La stampa americana è ferma invece al «Watergate», si illude di essere «cane da guardia» di un sistema scomparso, e per mesi bravi reporter ed editorialisti si sono affannati a emulare Woodward e Bernstein, cronisti del Washington Post che nel 1974 costrinsero giusto Nixon alle dimissioni. Quell’anno segna lo zenit di vendite dei giornali Usa, massimo della diffusione e massimo del prestigio sociale coincidono, Hollywood fa interpretare Woodward e Bernstein da Robert Redford e Dustin Hoffman. 

Trump coglie prima dei direttori come il risentimento del XXI secolo, poco lavoro e zero valori condivisi, travolga i media. Chi diffida dei politici, di Wall Street, degli intellettuali, a destra e sinistra, detesta anche l’informazione. Così Trump affida al canale video YouTube il programma per la transizione di governo, con una lettura insolita per lui, ingessato, leggendo al «gobbo», non parlando a braccio. Il risultato è un Trump-Non-Trump, duro nei contenuti, ostile agli accordi commerciali con Asia ed Europa, ma che deve fare i conti con la realtà, niente Muro con il Messico, niente commissione di inchiesta contro la Clinton. Piacerà alla base militante, in coppia con il soft Trump del «Times»? 

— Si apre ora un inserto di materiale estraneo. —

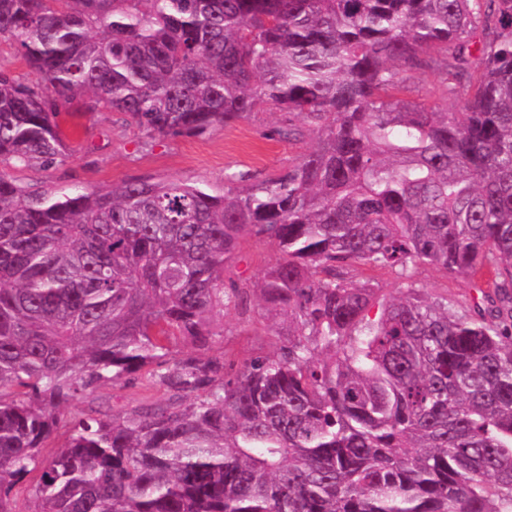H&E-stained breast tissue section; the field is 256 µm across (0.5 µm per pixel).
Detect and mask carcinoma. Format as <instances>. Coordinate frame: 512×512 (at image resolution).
<instances>
[{"label":"carcinoma","mask_w":512,"mask_h":512,"mask_svg":"<svg viewBox=\"0 0 512 512\" xmlns=\"http://www.w3.org/2000/svg\"><path fill=\"white\" fill-rule=\"evenodd\" d=\"M4 43L37 82L0 70L1 161H64L77 97L148 138L265 109L315 142L222 187L0 172V512L34 470L33 512H512V0H0ZM247 236L279 250L250 285ZM252 290L288 338L235 362L213 322ZM139 372L165 401L39 460L61 408ZM400 75L415 89L417 99L430 100L429 91L437 83V75L433 69H414L401 72ZM417 280L432 294L446 295L452 300L455 309L469 305L471 296L476 292L470 287L469 280L463 276H448L429 268L422 267L416 273Z\"/></svg>","instance_id":"1"}]
</instances>
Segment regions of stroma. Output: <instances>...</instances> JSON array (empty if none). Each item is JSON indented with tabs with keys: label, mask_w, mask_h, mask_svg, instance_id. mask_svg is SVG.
<instances>
[{
	"label": "stroma",
	"mask_w": 512,
	"mask_h": 512,
	"mask_svg": "<svg viewBox=\"0 0 512 512\" xmlns=\"http://www.w3.org/2000/svg\"><path fill=\"white\" fill-rule=\"evenodd\" d=\"M71 110L67 127L73 150L69 158L51 166L2 161L0 171L20 186L39 192L74 187L96 191L137 179H178L220 186L228 172L247 171L260 179L276 174L314 142L309 133L296 144L265 138V130L279 119L278 114L265 110L232 126L215 127L201 137L153 139L139 134L119 113L87 111L84 100H76ZM416 278L431 293L448 296L458 308L469 305L474 294L463 276L448 277L423 267ZM223 322L224 351L229 358L270 355L282 344L280 336L239 320L235 313H226ZM163 397L162 389L141 377L102 386L64 408L63 415L69 420L102 406L124 412Z\"/></svg>",
	"instance_id": "35a3bbf8"
}]
</instances>
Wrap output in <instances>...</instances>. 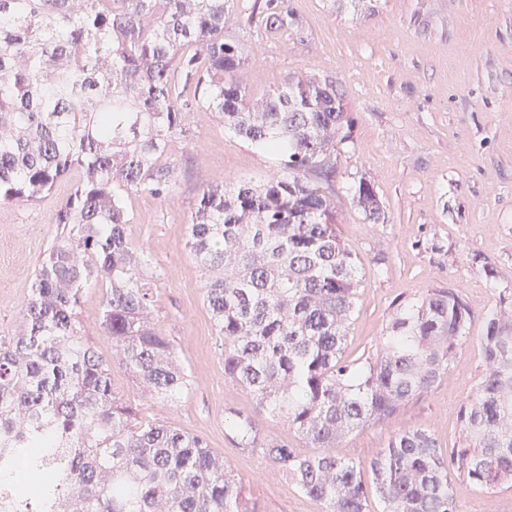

In un precedente incontro con manager e direttori di giornali e tv, Donald Trump non aveva mollato invece di un centimetro, accusando le reti Cnn e Nbc di «bugie e pregiudizi» e il «New York Times» di aver fatto campagna per Hillary. Uno dei presenti riassume la prima riunione per La Stampa: «Trump non ha avuto un sorriso. Non c’è in lui soddisfazione per la vittoria, sembra volersi vendicare, punta il dito, intima di smetterla con le menzogne, minaccia, si lamenta perfino per le foto non carine, “Sempre con il doppio mento, perché?”. È stato sgradevole ed aggressivo, molti colleghi hanno lasciato il salone furenti. I giornalisti sono umani, non credo che Trump ci guadagni ad umiliarli. Mettersi contro i media è una cattiva idea. Trump si accorgerà che giornali e tv non sono quelli di una volta, vero, ma scommettere la Casa Bianca su YouTube e Facebook è un azzardo». 

Trump aveva deciso, finalmente, per l’incontro con il «New York Times», sua Nemesi, e cambiato rotta nel pomeriggio, Dottor Jekyll e Mister Hyde come sarà fino al 2020. La sua presidenza chiama la stampa Usa a una nuova cultura e strategia, dismettere pompa e snobismo, affidarsi alla critica politica, non di costume contro Trump, chiuderla subito con il lutto per la sconfitta dei democratici - il direttore del settimanale «New Yorker», David Remnick, ha pubblicato un malinconico colloquio con Obama dopo il voto, in cui è il povero presidente, in pratica, a dover consolare l’afflitto giornalista!  

 

Trump è oggi - lo scrivevamo già prima del voto - un colosso, in casa e nel mondo. Si accorgerà presto però che governare non è giocare con i media, al mattino faccia feroce, la sera cordialità, e la sua squadra, metà estremisti sanguigni, metà burocrati tradizionali, non basterà ad evitargli scelte dolorose. I media dovrebbero rispettare il voto popolare senza faziosità e attendere il focoso presidente alla prova della lunga lena, nel mestiere che ha logorato fuoriclasse della politica come Johnson e Nixon. «Governerò per 8 anni» dice al mattino Capitan Fracassa Trump prima che il Presidente Trump lo azzittisca affabile al «Times», ma a Washington anche solo quattro anni sono eterni.